Unit Blog

In this unit our class focused on many different aspects of electricity. I had most trouble understanding how electrons are not supplied to make a current, but do cause a current to flow. I really improved on my teamwork skills when dealing with a disagreement, but in this unit I wish I could have worked on my teams podcast more and been a better help.
First we learned about charges, charge transfer, and polarization. The two charges are positive and negative, a positively charged particle is a  proton and a negatively charged particle is an electron. Opposite charges attract and similar charges repel, so protons and electrons attract. You can create a charge in an object three different ways; friction, contact, and induction. When using friction you rub objects together to give it a charge. If you take off a sweater the friction against the sweater and your hair causes the electrons from your hair to move to your sweater. This causes your hair to be positively charged and stand up from the protons repelling each other. Unlike friction, induction does not require any contact. For example, if you have a neutral object and you put a negatively charged rod near one side of the object it will attract the protons and repel the electrons. Once the electrons are on the other side you give them a pathway to the ground, taking away the electrons and leaving the object positively charged.
Polarization is when you separate the charges on an object so that they are on opposite sides. In the video on polarization we watched, we learned that just because something is polar doesn't mean it is charged. Also, objects can either be conductors or insulators. A conductor  allows charges to move through it while an insulator does not. An example of this is saran wrap on a metal bowl, since it is a conductor the saran wrap wont stick to it, but if it were made of glass it would stick. In order for the saran wrap to stick there has to be a force. According to Coulomb's law the force and the distance between the opposite particles are inversely proportional (F=Kq1q2/d^2).
Electric fields are what surround these particles. They are the area around a particle that influence (push or pull) another charge. So, like in Coulomb's law if the opposite charge is closer in the field the stronger the force between the particles. Since everything has particles and charges are flying all around us, you would think that electronics would be effected by this. On the contrary, they are provided wit electric shielding. Since computers have very specific and delicate circuit boards that could be destroyed by charges, the are protected by metal casings. since the outside of an electronic is metal, the charges are moved strait from the electronic to the ground instead of into the circuits.

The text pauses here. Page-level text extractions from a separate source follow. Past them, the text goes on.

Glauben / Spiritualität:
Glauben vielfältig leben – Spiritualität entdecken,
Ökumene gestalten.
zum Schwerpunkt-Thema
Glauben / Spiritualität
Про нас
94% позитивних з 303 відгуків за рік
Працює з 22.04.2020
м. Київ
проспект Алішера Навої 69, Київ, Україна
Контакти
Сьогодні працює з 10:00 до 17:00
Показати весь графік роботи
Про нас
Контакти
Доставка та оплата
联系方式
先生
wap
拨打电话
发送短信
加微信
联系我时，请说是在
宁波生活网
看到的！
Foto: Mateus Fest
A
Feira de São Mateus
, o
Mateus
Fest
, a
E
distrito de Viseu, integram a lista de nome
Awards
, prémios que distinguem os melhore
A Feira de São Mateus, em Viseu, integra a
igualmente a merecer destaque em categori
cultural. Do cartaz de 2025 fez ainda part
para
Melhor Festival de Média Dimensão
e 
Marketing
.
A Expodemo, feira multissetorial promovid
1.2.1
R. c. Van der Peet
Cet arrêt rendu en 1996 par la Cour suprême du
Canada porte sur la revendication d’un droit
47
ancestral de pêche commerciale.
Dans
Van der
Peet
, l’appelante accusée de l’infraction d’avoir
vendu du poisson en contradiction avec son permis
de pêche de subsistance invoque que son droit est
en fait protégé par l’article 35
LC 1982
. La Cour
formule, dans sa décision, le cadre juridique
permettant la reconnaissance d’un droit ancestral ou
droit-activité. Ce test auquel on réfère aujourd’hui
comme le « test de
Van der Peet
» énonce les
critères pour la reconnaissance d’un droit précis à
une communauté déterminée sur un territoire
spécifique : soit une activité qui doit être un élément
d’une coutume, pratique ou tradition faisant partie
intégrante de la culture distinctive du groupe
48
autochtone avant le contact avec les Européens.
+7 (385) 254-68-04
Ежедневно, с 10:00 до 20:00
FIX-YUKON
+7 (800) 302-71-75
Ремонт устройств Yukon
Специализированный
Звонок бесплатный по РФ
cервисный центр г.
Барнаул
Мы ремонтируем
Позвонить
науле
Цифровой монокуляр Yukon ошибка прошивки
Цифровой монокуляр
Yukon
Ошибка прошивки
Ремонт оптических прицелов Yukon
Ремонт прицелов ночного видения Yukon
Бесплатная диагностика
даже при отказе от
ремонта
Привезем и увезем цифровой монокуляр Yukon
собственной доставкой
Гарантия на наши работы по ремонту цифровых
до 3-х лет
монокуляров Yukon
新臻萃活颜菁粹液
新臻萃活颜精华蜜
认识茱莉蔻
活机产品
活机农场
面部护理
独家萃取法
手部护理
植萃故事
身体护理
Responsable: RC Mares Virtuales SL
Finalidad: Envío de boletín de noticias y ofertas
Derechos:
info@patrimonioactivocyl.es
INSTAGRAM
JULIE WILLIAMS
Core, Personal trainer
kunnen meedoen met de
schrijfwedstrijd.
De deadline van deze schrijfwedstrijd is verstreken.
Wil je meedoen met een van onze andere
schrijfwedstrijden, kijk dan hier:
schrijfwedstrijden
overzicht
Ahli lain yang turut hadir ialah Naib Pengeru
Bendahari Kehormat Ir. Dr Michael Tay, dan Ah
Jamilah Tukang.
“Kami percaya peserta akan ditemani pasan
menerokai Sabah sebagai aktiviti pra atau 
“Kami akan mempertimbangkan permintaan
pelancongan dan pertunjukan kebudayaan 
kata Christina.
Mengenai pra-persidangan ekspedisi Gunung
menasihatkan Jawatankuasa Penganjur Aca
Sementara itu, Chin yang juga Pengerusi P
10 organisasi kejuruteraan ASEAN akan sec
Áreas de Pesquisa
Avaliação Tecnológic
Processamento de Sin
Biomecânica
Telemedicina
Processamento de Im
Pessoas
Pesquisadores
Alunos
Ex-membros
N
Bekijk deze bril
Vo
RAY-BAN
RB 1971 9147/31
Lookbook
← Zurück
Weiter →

The next important thing we learned about was electric potential energy and electric potential. Electric potential energy is the potential energy of charges, for example, by pushing like charges together you increase the electric potential energy. The electric potential is the voltage and can be found by the equation voltage=Electric potential energy / charge (V=PE/q). Capacitors in hospitals use electric potential energy to create a large voltage so as to revive patients whose hearts stop working. Another example is the flash on a camera. Here is a podcast to help explain: http://www.youtube.com/watch?v=k7FemQMMJjE&feature=youtu.be
The most important thing we learned about, and most difficult, was current. Current is the flow of particles through a wire to create electricity. Current is caused by the difference in voltage in a circuit. The current flows from high to low so if the voltage on one side of a battery is 20V but the other side is 0V and they are connected by a wire, then the current would run from the 20 V side to the 0V side. However resistance could change the amount of current flow in a circuit. In order to increase the resistance and decrease the current you would either make the wire thinner, longer, hotter, or change the metal to a less conductive one. In order to decrease the resistance and increase the current you would  have to make the wire thicker, colder, shorter, or make the wire a more conductive metal. There are two different types of current, Direct and Alternating. Direct current is when a current continues to move forward while alternating current moves back and forth. Electrons are relatively slow and many people believe that power sources add electrons to make current flow since electrons are what make current flow, but these sources of power supply two different voltages as to make the high voltage move to the low voltage and create a current.  This is an example of a direct current as well and is what is the popular type of current to use.
Next, we learned about Ohm's law and power. Power=Current x voltage (P=IV) and Ohm's Law states that Current=Voltage/Resistance (I-V/R). This means that the current and resistance in inversly proportional. Power measures the amount of watts used my an object. For example, a LED light could use a60 watts, but a CFL only uses 13 watts. The less watts used the less current used and more electricity and money saved!
Last but not least we talked about series and parallel circuits. Series circuits are like adding stoplights whenever there is a new appliance to the circuit, they all effect each other and the current decreases with every new appliance. Unlike series, when adding appliances to parallel circuits it is like adding lanes to a highway. This means that the current increases when more appliances are added they are not effected by each other making it popular in house holds and cars, however, it can be dangerous. This is why there are fuses in homes. If too many appliances are plugged into one home the current could get so great that the wires over heat and cause an electric fire. The fuse act as a current cutter and shuts off the current by melting and causing a hole in the circuit. This stop the flow off current, the over use of appliances and heat from the wires.